Bonape resta silencieux.
Perrigaud ajouta :
« Nick dit qu’en plus, c’est pour vous une garantie que Laustrique remettra pas en cause le marché. À mon avis, c’est un argument raisonnable. »
Beau Léon fut pris d’une sorte de tremblement nerveux. Timide comme il l’était avec les femmes, il ne savait comment exprimer son sentiment. Il finit par demander :
« Et elle, qu’est-ce qu’elle en dit ?
— Nick dit qu’elle est prête à obéir à son père. »
Il prit un ton de confident :
« Si vous me permettez de me mêler de ce qui ne me regarde pas, Nick dit que vous plaisez beaucoup à Malou Laustrique ! »
Bonape rougit des pieds à la tête. Puis il prit sa décision à la hussarde, comme il en avait l’habitude dans les grandes circonstances.

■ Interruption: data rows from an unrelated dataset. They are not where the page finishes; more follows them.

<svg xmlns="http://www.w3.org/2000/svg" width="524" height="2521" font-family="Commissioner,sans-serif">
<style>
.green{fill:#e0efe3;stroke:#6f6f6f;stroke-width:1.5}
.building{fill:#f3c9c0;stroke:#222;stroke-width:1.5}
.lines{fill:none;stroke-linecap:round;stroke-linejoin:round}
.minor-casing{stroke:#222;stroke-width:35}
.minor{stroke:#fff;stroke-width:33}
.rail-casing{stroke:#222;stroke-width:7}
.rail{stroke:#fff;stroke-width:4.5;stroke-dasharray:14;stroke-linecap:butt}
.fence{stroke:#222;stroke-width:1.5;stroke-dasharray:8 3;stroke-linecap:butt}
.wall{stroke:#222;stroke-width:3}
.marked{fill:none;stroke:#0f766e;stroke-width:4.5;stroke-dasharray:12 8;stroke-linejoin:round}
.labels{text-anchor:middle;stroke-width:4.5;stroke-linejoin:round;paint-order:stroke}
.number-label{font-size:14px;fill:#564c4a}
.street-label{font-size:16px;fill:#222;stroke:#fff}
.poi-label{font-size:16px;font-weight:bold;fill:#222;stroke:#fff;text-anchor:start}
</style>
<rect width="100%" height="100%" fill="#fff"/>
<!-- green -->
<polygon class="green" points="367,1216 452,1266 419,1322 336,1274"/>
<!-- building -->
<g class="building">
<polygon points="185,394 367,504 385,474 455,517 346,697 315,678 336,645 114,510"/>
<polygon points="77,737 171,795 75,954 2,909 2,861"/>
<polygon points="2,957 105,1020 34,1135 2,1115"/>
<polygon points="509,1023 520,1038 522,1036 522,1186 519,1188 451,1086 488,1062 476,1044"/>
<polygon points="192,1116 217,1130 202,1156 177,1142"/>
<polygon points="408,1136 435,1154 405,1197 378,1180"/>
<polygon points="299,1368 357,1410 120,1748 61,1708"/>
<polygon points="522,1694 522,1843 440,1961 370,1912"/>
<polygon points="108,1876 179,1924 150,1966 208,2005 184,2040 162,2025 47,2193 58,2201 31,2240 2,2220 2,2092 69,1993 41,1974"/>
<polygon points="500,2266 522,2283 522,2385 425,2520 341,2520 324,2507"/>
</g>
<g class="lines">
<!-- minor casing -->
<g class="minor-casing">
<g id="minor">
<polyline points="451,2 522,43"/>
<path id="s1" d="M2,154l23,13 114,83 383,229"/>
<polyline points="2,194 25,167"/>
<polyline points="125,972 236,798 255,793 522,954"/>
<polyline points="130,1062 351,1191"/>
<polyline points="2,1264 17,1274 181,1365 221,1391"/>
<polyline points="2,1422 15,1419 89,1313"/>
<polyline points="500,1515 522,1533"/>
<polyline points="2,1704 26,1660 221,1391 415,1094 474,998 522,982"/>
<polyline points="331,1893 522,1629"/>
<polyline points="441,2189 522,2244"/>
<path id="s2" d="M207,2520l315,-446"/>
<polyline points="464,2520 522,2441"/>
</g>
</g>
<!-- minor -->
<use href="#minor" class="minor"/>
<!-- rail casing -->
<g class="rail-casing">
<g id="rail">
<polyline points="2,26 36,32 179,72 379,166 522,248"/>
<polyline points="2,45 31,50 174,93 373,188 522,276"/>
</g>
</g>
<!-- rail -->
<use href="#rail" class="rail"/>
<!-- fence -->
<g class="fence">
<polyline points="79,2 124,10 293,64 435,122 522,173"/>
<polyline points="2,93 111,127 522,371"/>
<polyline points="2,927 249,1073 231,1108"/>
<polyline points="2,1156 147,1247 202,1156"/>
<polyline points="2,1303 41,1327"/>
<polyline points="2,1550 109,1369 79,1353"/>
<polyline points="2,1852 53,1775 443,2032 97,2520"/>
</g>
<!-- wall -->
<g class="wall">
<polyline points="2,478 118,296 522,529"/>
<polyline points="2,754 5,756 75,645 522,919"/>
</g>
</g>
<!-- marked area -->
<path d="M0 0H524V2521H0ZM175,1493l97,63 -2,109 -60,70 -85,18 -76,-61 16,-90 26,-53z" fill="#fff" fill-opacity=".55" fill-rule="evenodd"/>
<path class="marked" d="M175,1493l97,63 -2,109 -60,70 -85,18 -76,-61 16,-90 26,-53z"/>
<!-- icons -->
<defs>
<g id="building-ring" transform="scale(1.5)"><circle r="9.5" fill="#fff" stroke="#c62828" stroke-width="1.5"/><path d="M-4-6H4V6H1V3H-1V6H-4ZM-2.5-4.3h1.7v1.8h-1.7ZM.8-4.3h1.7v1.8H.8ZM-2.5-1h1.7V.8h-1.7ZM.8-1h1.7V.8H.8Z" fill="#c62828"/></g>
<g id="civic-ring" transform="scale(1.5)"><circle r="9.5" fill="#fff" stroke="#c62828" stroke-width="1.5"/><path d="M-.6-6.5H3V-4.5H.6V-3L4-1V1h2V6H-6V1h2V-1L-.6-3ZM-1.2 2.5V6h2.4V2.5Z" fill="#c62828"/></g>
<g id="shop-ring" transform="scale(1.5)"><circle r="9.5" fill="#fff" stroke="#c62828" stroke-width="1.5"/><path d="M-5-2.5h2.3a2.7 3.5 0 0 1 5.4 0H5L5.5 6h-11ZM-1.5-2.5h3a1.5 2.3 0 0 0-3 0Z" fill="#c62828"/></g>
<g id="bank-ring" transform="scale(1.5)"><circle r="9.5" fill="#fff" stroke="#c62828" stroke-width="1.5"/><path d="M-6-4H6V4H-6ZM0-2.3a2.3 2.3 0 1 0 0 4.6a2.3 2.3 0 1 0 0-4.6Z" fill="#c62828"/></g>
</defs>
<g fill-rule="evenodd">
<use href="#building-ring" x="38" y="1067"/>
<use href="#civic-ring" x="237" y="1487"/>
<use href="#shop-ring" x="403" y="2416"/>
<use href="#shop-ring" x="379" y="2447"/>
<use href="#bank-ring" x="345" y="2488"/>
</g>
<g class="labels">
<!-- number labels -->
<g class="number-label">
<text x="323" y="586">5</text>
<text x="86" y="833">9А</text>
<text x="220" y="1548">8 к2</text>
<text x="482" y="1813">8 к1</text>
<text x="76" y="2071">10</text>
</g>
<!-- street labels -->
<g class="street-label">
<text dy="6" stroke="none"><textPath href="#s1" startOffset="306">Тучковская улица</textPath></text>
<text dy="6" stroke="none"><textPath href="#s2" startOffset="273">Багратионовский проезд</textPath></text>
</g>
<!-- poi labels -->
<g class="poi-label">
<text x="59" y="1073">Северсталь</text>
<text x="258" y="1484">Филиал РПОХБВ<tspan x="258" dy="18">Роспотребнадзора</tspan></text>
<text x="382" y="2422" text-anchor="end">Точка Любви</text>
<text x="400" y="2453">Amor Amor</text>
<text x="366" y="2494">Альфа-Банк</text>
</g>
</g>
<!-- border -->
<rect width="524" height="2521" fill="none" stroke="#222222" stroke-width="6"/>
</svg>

« Vous direz à maître Nick que ça marche ! On soustraira les huit pour cent du total. Ça n’empêchera pas de faire éclater le marché…
— Bien, Patron !
— Vous ajouterez qu’en cadeau, lundi, j’offrirai un manteau de vison doublé pleine soie à Malou… Je veux qu’elle soit digne de moi. »
Il ajouta, in petto :
« J’vois pas pourquoi, maintenant, je le donnerais à Josée, le vison doublé pleine soie ! Elle commence à se râper, celle-là. L’a plus besoin d’manteau. J’préfère lui louer un petit pavillon du côté de Rueil pour ses vieux jours… Parce que m’est avis qu’ils vont commencer incessamment. »
Perrigaud fit celui qui n’avait pas entendu. Il prit le large de son petit pas boitillant.